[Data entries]
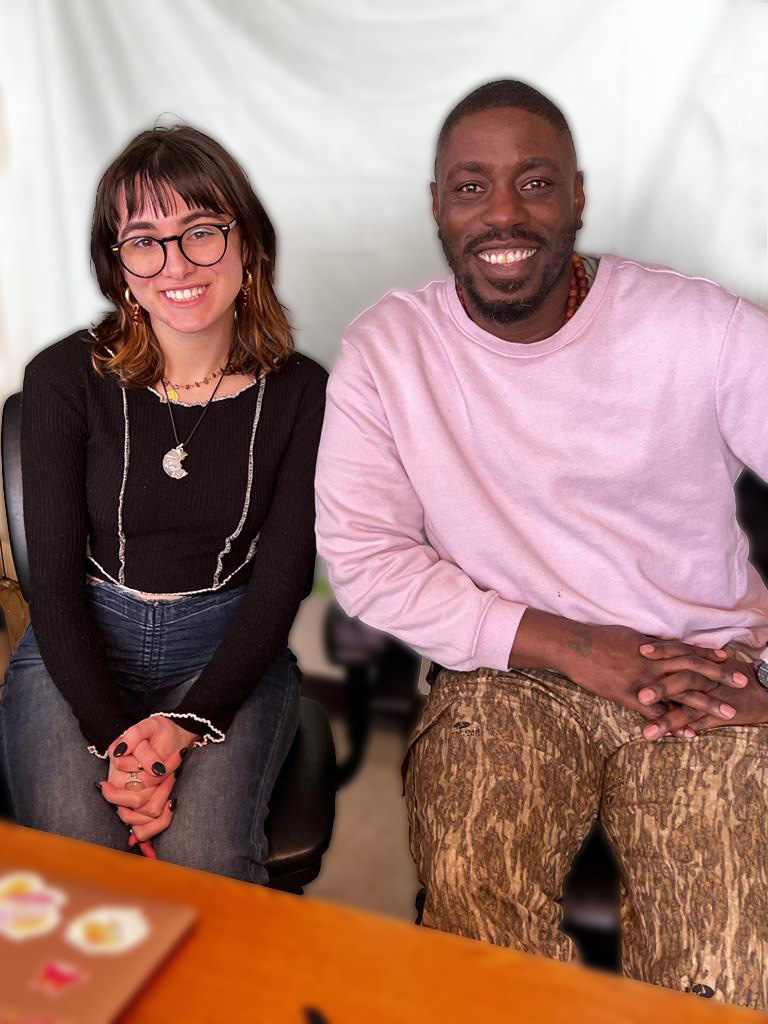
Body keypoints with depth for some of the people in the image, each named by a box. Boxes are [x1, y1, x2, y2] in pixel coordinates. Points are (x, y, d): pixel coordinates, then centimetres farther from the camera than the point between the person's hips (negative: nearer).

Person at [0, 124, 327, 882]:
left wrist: (187, 726, -19)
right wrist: (115, 738, -20)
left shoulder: (297, 393, -4)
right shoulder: (64, 380, -5)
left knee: (206, 866, -23)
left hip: (231, 651, 0)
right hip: (77, 651, 0)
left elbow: (279, 583, -5)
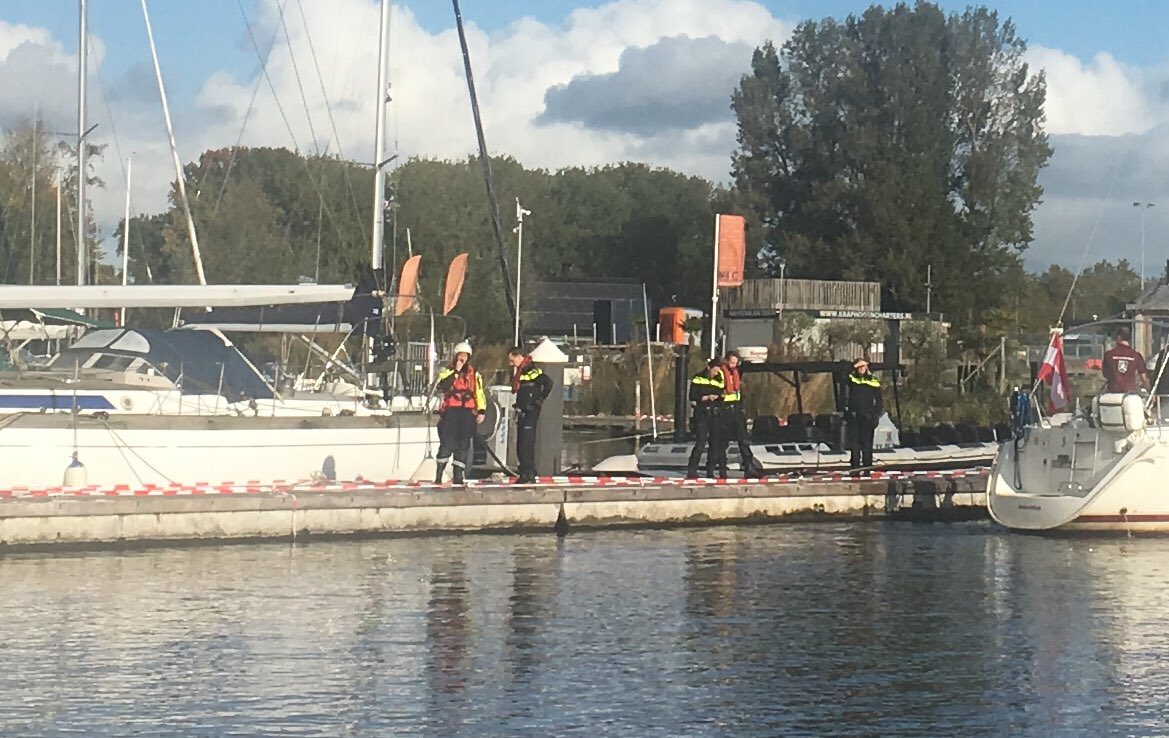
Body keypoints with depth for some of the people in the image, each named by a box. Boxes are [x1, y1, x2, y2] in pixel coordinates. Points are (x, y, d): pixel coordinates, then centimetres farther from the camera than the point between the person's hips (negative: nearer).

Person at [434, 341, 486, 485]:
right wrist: (456, 371, -13)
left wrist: (481, 411, 2)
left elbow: (479, 393, 13)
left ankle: (458, 477, 8)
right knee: (447, 443, -10)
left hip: (467, 413, 3)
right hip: (450, 412, -3)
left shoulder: (474, 374, 14)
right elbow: (442, 386, -13)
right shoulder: (448, 371, 6)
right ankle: (438, 476, -8)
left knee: (463, 445, 3)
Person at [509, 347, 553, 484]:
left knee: (526, 445, -12)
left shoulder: (531, 370, -13)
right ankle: (524, 475, 18)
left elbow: (548, 382, -23)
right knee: (520, 446, 12)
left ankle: (529, 476, -12)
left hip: (531, 412, -10)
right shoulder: (518, 372, 18)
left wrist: (539, 399, -16)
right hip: (522, 412, 10)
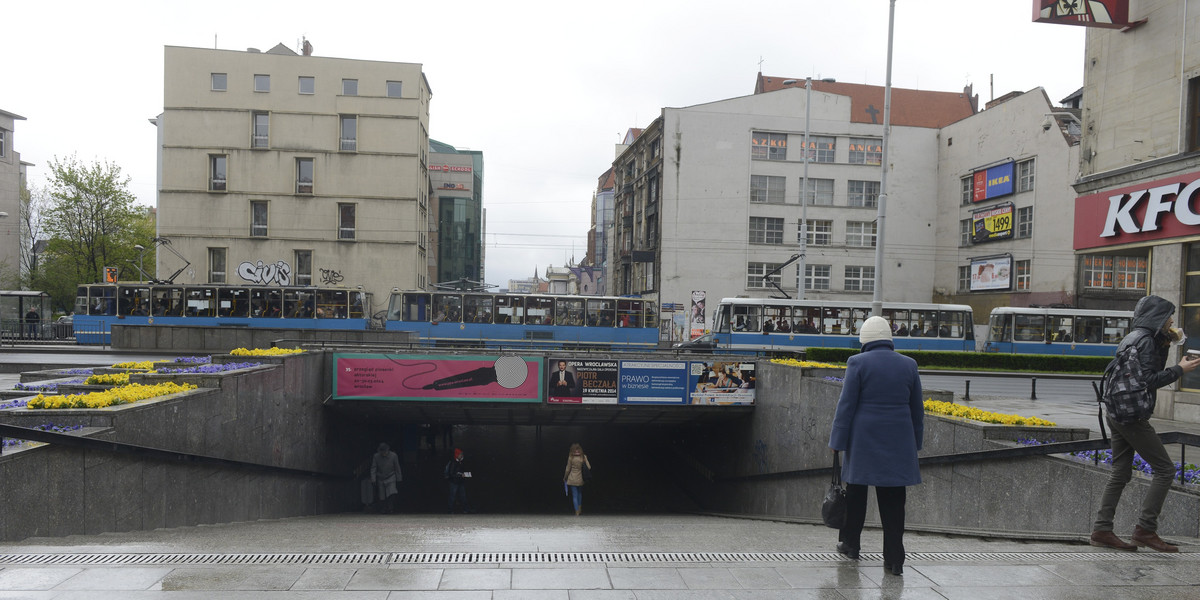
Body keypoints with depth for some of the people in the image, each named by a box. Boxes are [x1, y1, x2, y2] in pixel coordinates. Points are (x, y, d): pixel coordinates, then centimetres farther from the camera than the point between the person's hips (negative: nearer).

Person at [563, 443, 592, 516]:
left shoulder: (571, 457, -12)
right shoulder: (584, 457, -7)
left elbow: (568, 469, -6)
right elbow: (589, 467, -8)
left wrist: (565, 478, 8)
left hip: (572, 479, -2)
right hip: (580, 479, 2)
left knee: (574, 495, 6)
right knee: (580, 493, 25)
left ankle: (577, 511, 6)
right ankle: (580, 508, 29)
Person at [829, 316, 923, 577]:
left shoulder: (858, 363, -8)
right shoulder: (909, 365, 5)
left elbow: (846, 405, -8)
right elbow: (917, 409, 12)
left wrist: (838, 442, -3)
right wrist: (914, 443, 21)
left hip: (863, 440, -2)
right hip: (898, 443, 3)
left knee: (856, 492, 14)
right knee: (893, 500, 4)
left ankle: (850, 543, 28)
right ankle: (894, 560, 3)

**EXERCISE GOAL**: Change every "right shoulder" to "R shoulder" in the rows from the line containing "left hip: (467, 413, 3)" through the end of the rows, keeping everything else the same and leaving out the pictures.

**RESULT OF THE TASK**:
left hip: (467, 413, 3)
right hip: (450, 412, -3)
left shoulder: (474, 374, 14)
right elbow: (442, 386, -13)
R shoulder: (448, 371, 6)
right ankle: (438, 476, -8)
left knee: (463, 445, 3)
Person at [509, 347, 553, 484]:
left knee: (526, 445, -12)
left shoulder: (531, 370, -13)
right ankle: (524, 475, 18)
left elbow: (548, 382, -23)
right knee: (520, 446, 12)
left ankle: (529, 476, -12)
left hip: (531, 412, -10)
R shoulder: (518, 372, 18)
left wrist: (539, 399, -16)
right hip: (522, 412, 10)
Body keypoints with depth for some of the people in the image, each named by a box. Boxes are [x1, y1, x2, y2] in pixel coordinates. Points are (x, y, d): pixel coordinates, then centimetres farther from the camera than the point between the person's hips (negative: nearer).

Person at [563, 443, 592, 516]:
left shoulder: (571, 457, -12)
R shoulder: (584, 457, -7)
left elbow: (568, 469, -6)
right elbow: (589, 467, -8)
left wrist: (565, 478, 8)
left hip: (572, 479, -2)
right hip: (580, 479, 2)
left knee: (574, 495, 6)
right knee: (580, 493, 25)
left ankle: (577, 511, 6)
right ankle: (580, 508, 29)
Person at [829, 316, 923, 577]:
left shoulder: (858, 363, -8)
R shoulder: (909, 365, 5)
left elbow: (846, 405, -8)
right elbow: (917, 409, 12)
left wrist: (838, 442, -3)
right wrist: (914, 443, 21)
left hip: (863, 440, -2)
right hip: (898, 443, 3)
left knee: (856, 492, 14)
right knee: (893, 500, 4)
left ankle: (850, 543, 28)
right ankle: (894, 560, 3)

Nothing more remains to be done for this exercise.